### Actions to take
**A)** From the message headers of the mailing-list thread below on the FTL "discovery," list every person named as a sender.
**B)** Answer these from the mailing-list thread below on the FTL "discovery":
(i) How many nanoseconds earlier than expected did the particles observed by CERN arrive?
(ii) What is the name for transit time considered from the photon's own frame of reference?
(iii) How does improper time compare with zero?
**C)** Write the next part of the mailing-list thread below on the FTL "discovery," picking up after its last sentence.

Re: Q&A On That FTL 'Discovery'

From: Kathy Kasten <catraja.nul>
Date: Wed, 28 Sep 2011 16:33:19 +0000
Archived: Thu, 29 Sep 2011 06:15:42 -0400
Subject: Re: Q&A On That FTL 'Discovery'


>From: Martin Shough <parcellular.nul>
>To: <post.nul>
>Date: Wed, 28 Sep 2011 09:05:43 +0100
>Subject: Re: Q&A On That FTL 'Discovery'

>>From: Geoff Blackmore <geoff_184.nul>
>>To: post.nul
>>Date: Wed, 28 Sep 2011 01:55:37 +1300
>>Subject: Re: Q&A On That FTL 'Discovery'

>>>From: Ray Dickenson <r.dickenson.nul>
>>>To: UFO UpDates - Toronto <post.nul>
>>>Date: Mon, 26 Sep 2011 17:54:15 +0100
>>>Subject: Q&A On That FTL 'Discovery'

>>>http://tinyurl.com/4yvxxwn

>>>So why can't something go faster than the speed of light?

>>>Because it would violate the laws of cause and effect.

>>There appears to be some confusion here. The speed of light is
>>not zero-time. The particles that CERN observed arriving 60 nano
>>seconds earlier than expected, did not arrive 60 nano seconds
>>before they departed, as implied. They still took a period of
>>time to get from A to B; they just did it faster than
>>anticipated.

>The confusion is between proper and improper time. Considered
>from the frame of reference of the photon its transit _is_
>considered to take zero time. This is the so-called _proper_
>time. Improper time is the time measured by some observer in
>another frame moving at some speed less than c (e.g. the
>experimenters). This improper time varies from frame to frame
>but is always more than zero.

>More formally, the photon track is regarded as a null signal
>line, a line between point events A and B on which the invariant
>relativistic called _interval_ is zero. This is called a space-
>like interval. All observers in all inertial frames will agree
>on the value of it, although they will disagree about the
>improper spacetime separation of A and B depending on their
>relative velocities.

### Data extract
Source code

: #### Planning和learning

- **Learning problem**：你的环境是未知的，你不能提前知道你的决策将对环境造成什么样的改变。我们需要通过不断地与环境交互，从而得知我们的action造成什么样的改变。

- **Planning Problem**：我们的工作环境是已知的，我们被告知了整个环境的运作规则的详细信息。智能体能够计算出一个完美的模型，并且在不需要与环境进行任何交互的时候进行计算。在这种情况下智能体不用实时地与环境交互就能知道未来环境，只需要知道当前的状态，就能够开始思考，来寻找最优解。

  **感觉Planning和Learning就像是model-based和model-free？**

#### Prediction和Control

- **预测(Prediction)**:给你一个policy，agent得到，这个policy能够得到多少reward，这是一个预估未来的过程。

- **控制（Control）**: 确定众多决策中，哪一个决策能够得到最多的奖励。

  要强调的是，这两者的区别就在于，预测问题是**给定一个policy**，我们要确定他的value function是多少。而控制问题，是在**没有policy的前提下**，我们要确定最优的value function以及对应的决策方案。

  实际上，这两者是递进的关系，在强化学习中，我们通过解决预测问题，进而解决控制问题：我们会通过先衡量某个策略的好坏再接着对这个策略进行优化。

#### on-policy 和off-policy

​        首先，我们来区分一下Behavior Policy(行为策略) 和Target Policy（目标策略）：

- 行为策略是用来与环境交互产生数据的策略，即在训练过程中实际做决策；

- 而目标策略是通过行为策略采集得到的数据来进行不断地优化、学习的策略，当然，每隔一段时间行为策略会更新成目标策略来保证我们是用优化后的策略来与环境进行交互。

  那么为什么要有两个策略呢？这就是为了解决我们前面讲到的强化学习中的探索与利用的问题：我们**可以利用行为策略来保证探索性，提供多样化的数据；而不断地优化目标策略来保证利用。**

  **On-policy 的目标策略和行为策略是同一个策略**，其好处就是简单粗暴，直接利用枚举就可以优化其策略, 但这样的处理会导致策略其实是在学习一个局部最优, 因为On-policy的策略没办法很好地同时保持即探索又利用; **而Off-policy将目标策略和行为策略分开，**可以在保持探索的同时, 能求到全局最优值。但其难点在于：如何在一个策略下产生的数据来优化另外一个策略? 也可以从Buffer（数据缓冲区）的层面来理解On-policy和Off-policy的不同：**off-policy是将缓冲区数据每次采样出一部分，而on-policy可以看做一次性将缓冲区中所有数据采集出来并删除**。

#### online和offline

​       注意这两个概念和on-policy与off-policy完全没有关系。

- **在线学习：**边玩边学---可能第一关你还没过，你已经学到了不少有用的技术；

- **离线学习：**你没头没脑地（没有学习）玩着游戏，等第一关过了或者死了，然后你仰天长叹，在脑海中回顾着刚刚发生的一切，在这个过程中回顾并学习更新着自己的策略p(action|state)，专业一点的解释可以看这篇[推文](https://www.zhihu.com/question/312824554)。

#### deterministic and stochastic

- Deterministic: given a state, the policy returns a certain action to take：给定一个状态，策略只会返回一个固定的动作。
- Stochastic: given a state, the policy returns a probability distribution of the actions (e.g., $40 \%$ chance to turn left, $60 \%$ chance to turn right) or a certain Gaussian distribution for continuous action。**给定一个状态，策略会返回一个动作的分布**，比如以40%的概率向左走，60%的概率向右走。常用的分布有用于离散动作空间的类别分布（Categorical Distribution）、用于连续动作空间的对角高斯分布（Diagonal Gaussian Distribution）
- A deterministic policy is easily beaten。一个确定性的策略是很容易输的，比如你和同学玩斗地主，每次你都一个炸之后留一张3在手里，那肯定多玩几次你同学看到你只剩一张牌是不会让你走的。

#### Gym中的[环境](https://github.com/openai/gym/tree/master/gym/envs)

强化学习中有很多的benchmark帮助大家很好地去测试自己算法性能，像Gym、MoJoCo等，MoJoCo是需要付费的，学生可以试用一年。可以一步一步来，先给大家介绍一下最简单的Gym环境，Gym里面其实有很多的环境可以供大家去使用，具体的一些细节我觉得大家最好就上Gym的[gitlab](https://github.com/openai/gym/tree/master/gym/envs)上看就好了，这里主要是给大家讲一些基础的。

### Written responses
**A)**
Kathy Kasten
Martin Shough
Geoff Blackmore
Ray Dickenson

**B)**
(i) 60 nanoseconds.
(ii) Proper time.
(iii) It is always more than zero.

**C)**
>The CERN result implies (or is believed to possibly imply) that
>in the _proper_ time frame of the neutrinos they made the trip
>in less than zero time (i.e., in imaginary time), and so
>_would_have_ arrived "before they departed". This is exactly why
>the result is facing such a strong challenge.


Martin and List:

Your paragraph is summed up in the author of the paper's last
comment which I posted.

I thought if anybody was interested in the details they should
read the paper. Which to my mind explained the experiments
parameters and outcomes very clearly.

All that seems to be happening is a interpretation of what was
stated in the paper. I heard another interpretation during an
interview last night. The interviewee got the name of the
particle right. I can't believe everybody thinks they now know
the outcome of the experiment when the seemly hundreds of people
involved in it are not sure.

Once again, if you all are really interested in knowing the
results, please go to the horse's mouth, as it were.